The 2021 Atlantic hurricane season is well underway, and you may be wondering what names will be used for any tropical storms and hurricanes that develop in the weeks ahead.
The season kicked off before the official June 1 start date, with Tropical Storm Ana’s brief existence May 22-23 to the northeast of Bermuda. The graphic below shows the complete list of names selected by a committee of the World Meteorological Organization for the 2021 Atlantic hurricane season.
The hurricane naming convention was established in 1950, according to the National Hurricane Center. Initially, the phonetic alphabet was used for naming, but that practice was ditched in 1953 for a larger variety of names.

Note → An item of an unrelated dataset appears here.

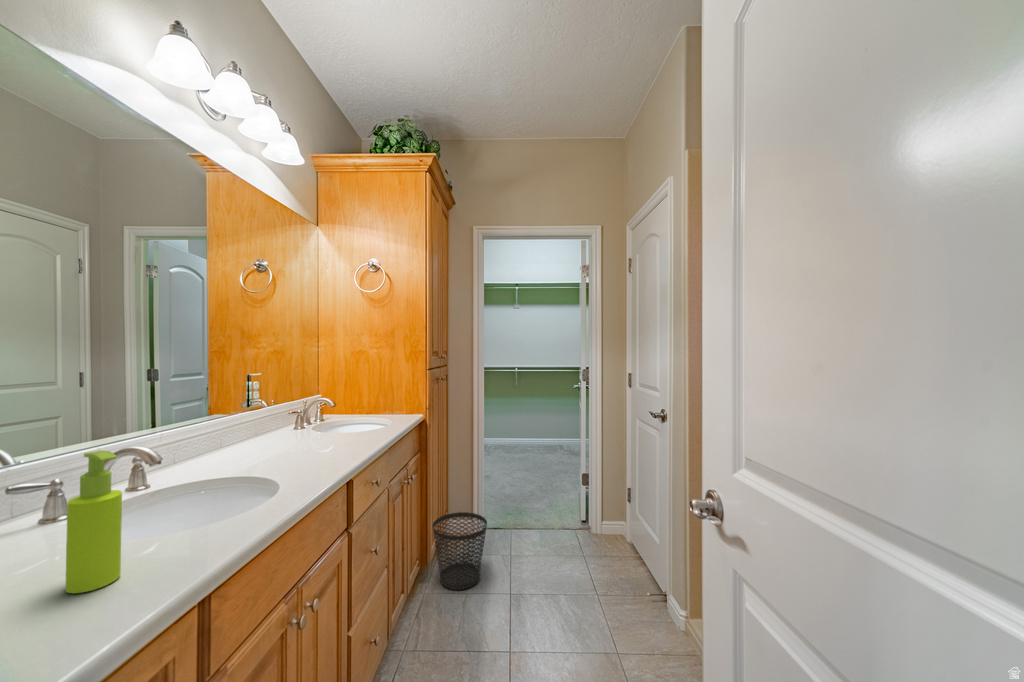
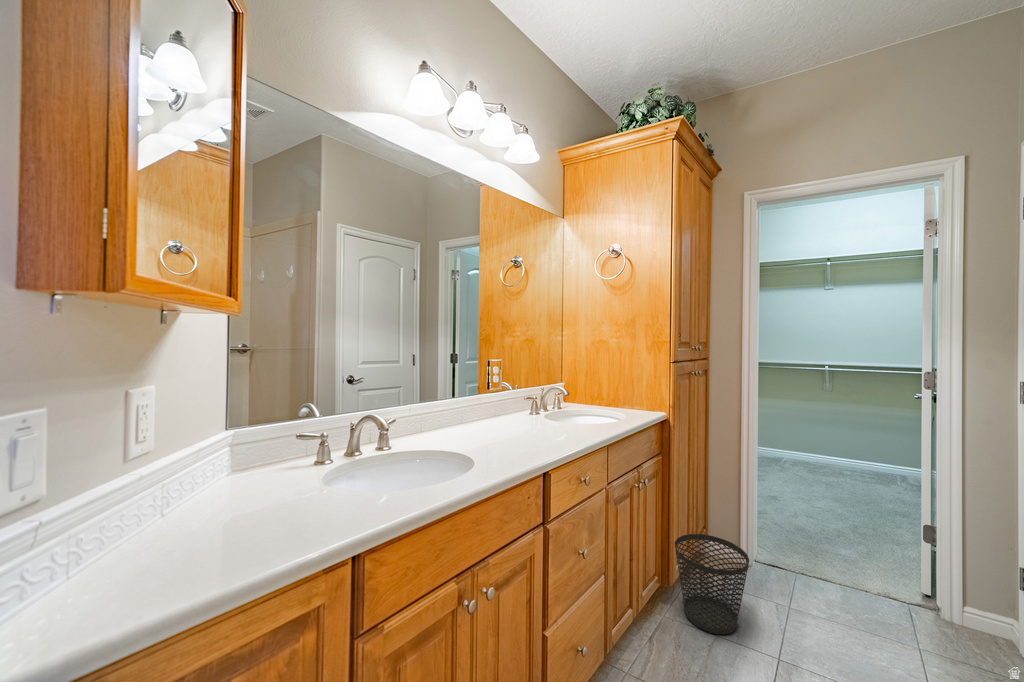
soap dispenser: present [65,451,122,593] -> none [284,414,319,524]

The NHC assigns a name to any tropical cyclone that becomes a tropical storm (39-plus-mph winds) or hurricane (74-plus-mph winds). The NHC goes through the list in alphabetical order, so the first tropical storm or hurricane receives the "A" name (Ana) and the 21st such storm receives the "W" name (Wanda).
Previously, if all 21 names were used, the Greek alphabet would then be used if necessary. It was used nine times in the record-breaking 2020 season and twice in 2005. However, starting this year, any additional storms will be named from a new supplemental list created by the WMO because the use of Greek letters can become confusing for messaging purposes (Zeta, Eta and Theta all sound very similar).
The 2021 supplemental name list includes Adria, Braylen, Caridad and Deshawn. The complete list can be found on the WMO’s website at this link.
This year’s primary list of names might look familiar to the one from 2015. That’s because these name lists rotate every six years – a practice which began in 1979 – unless a particular storm is so destructive and/or deadly that the WMO votes to retire that name from future use, such as Harvey, Katrina, Michael or Sandy.
Two storms from 2015 do not appear on the 2021 list: Erika and Joaquin.
Tropical Storm Erika brought torrential rain and major flooding to the island of Dominica in the Caribbean. It was responsible for 30 direct deaths, according to the NHC. Joaquin devastated the central and southeastern Bahamas as a Category 4 hurricane with strong winds and storm-surge flooding, resulting in the death of 34 people. It was the strongest October hurricane known to impact the Bahamas since 1866, the NHC noted in its final report.
The WMO voted to retire those two names from future use in the Atlantic Basin, which includes the Atlantic Ocean, Caribbean Sea and Gulf of Mexico. This year’s "E" and "J" storms will be Elsa and Julian, respectively.